(Supplied records begins)

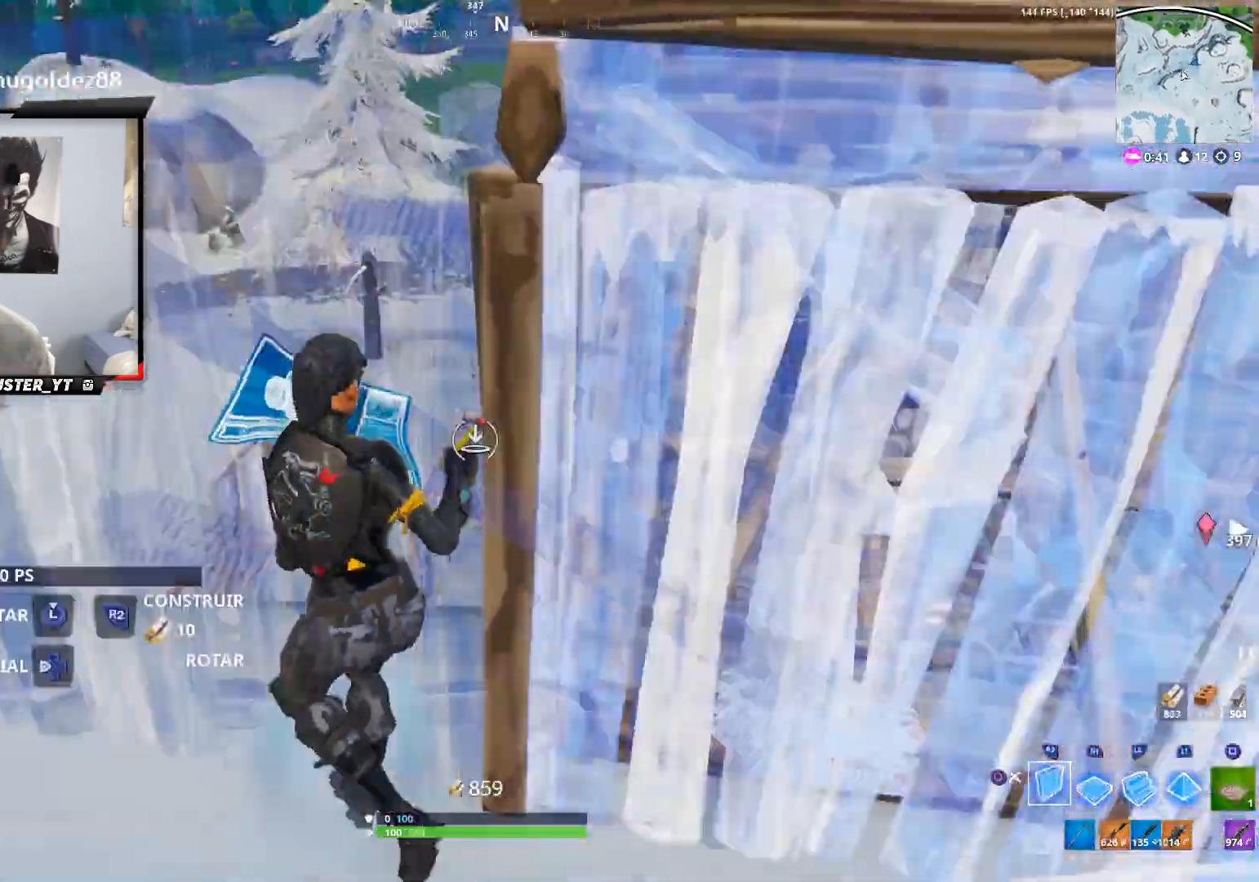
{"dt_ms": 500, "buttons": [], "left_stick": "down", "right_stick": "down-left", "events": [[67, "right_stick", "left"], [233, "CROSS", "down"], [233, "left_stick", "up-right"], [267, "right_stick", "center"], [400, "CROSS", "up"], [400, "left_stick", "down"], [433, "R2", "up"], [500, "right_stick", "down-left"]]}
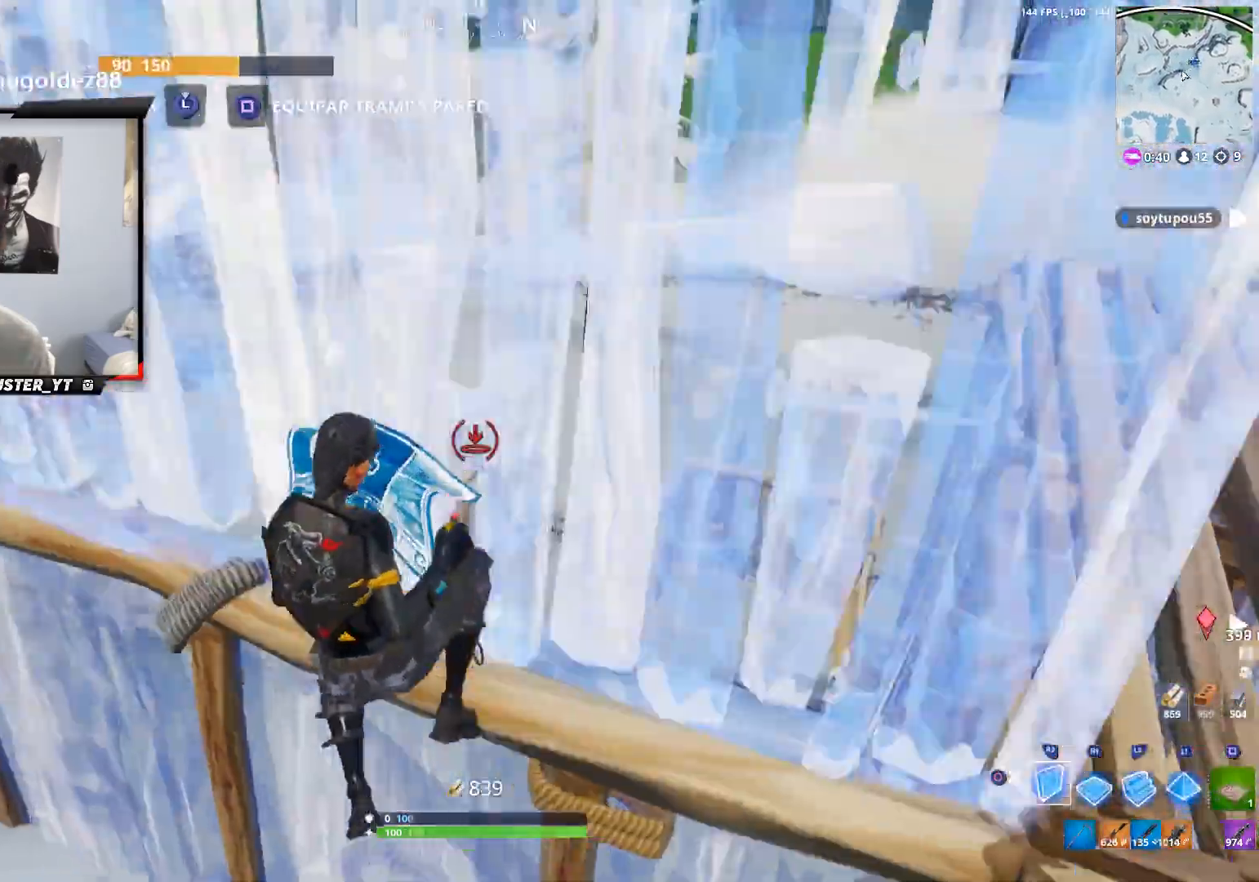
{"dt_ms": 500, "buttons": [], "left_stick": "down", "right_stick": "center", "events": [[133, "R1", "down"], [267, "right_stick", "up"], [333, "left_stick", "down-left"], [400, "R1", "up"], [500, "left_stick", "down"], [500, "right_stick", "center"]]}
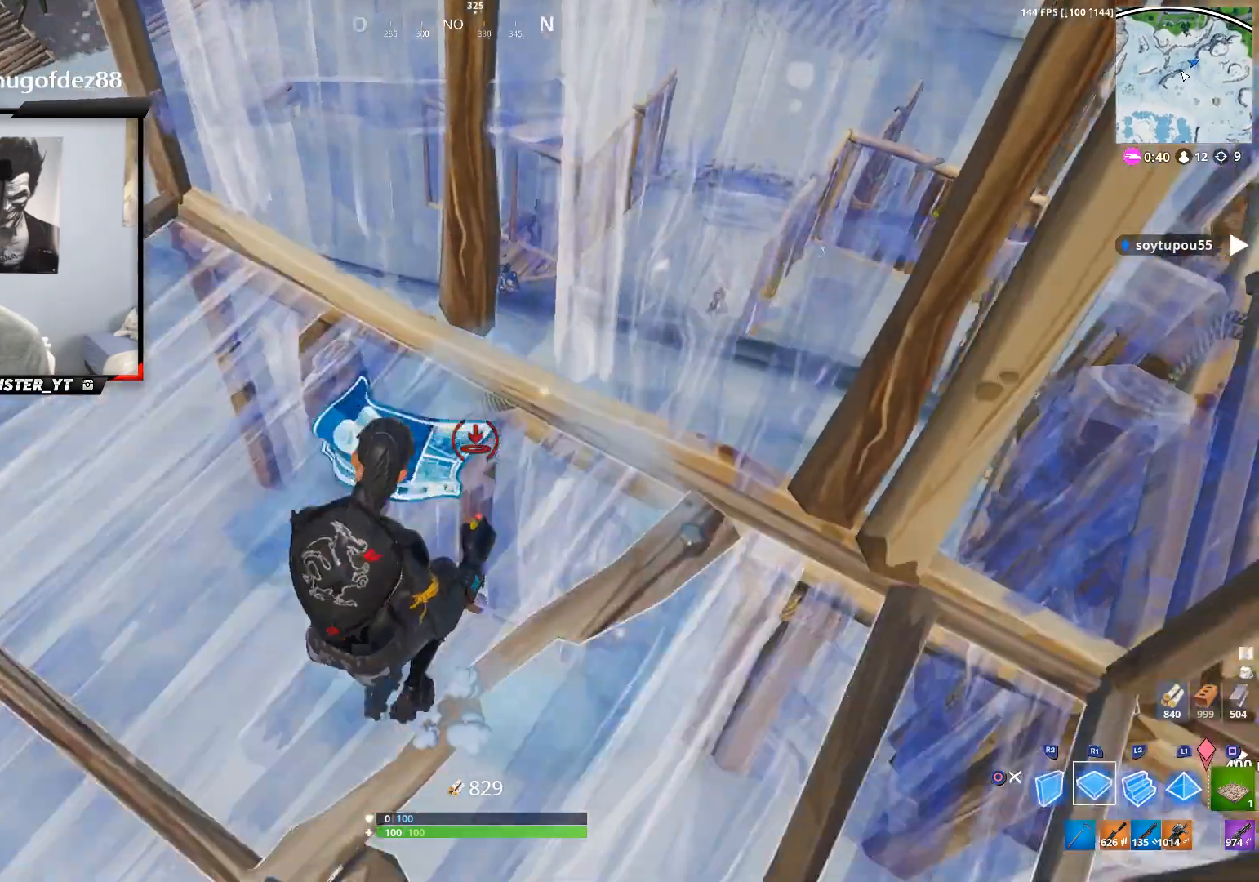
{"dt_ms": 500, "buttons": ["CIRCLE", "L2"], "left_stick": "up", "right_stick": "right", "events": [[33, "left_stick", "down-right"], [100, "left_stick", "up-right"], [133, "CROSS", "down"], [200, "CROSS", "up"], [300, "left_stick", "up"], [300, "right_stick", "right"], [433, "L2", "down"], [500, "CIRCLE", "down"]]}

(Supplied records ends)
(Supplied records begins)

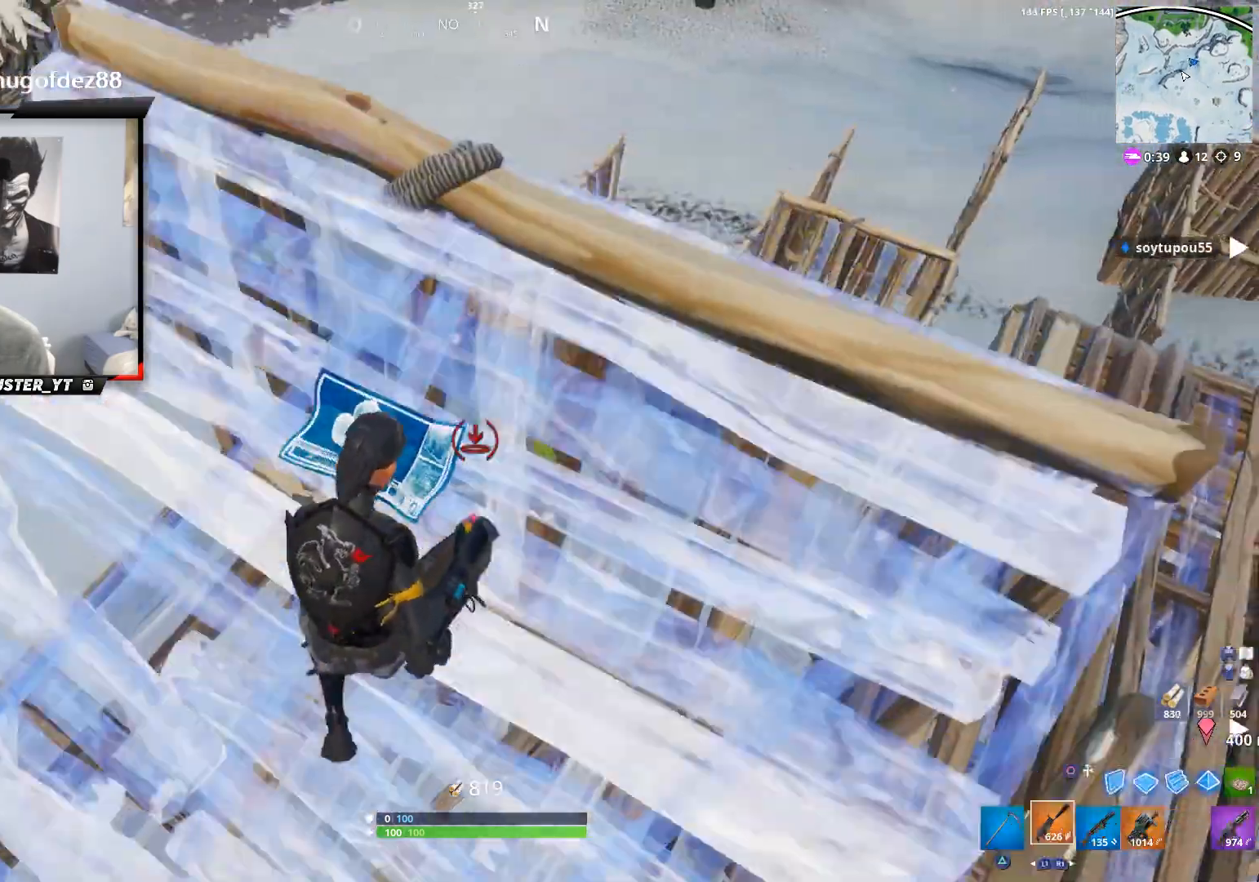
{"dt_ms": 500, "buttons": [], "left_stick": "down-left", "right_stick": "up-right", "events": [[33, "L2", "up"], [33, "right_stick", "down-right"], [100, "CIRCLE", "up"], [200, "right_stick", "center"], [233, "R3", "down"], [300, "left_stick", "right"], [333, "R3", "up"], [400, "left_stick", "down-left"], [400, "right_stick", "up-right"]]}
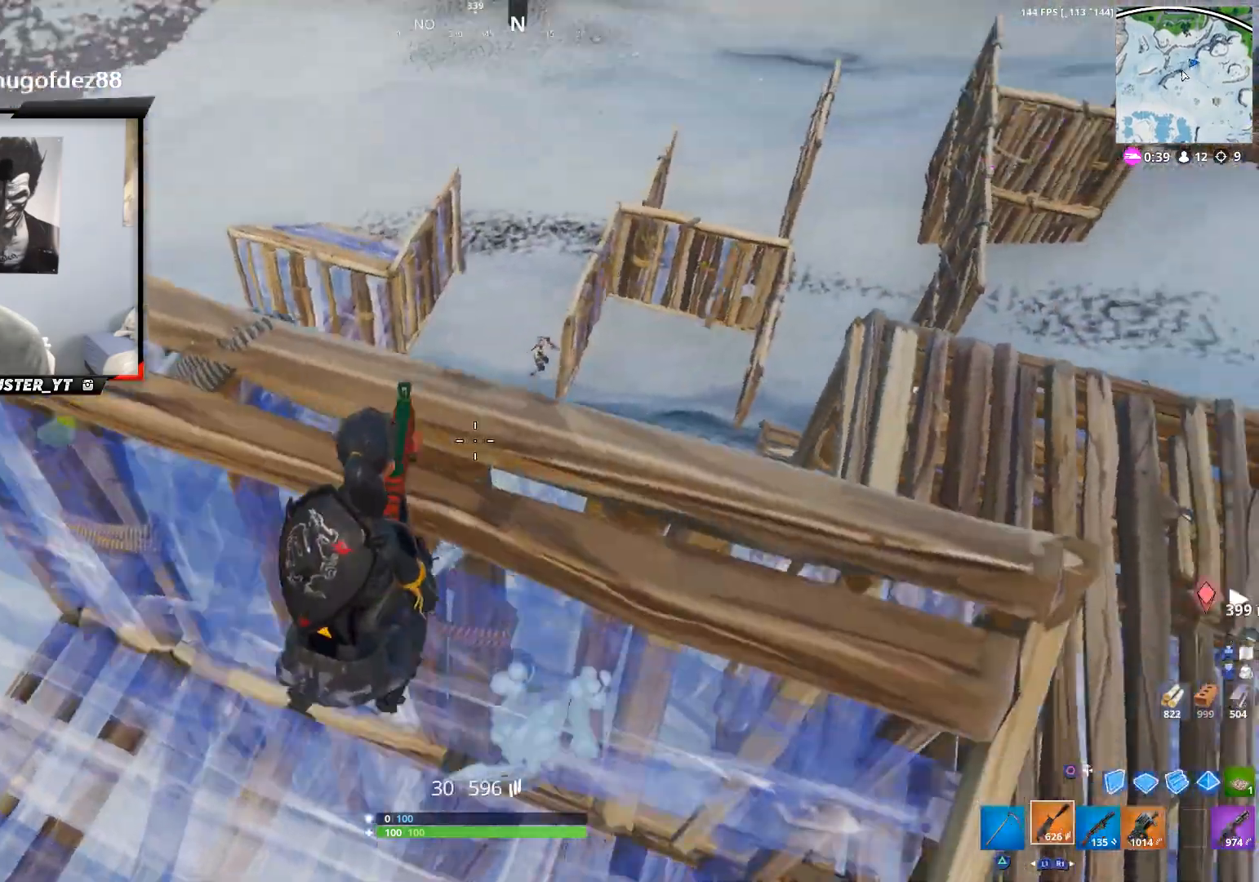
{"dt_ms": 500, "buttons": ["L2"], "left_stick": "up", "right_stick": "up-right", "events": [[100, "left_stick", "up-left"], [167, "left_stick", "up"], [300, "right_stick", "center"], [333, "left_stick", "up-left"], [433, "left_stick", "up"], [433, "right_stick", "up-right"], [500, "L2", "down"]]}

(Supplied records ends)

**Activity**
Say how many lines above contain the string "CROSS". Answer with the number only.

**Exercise answer**
2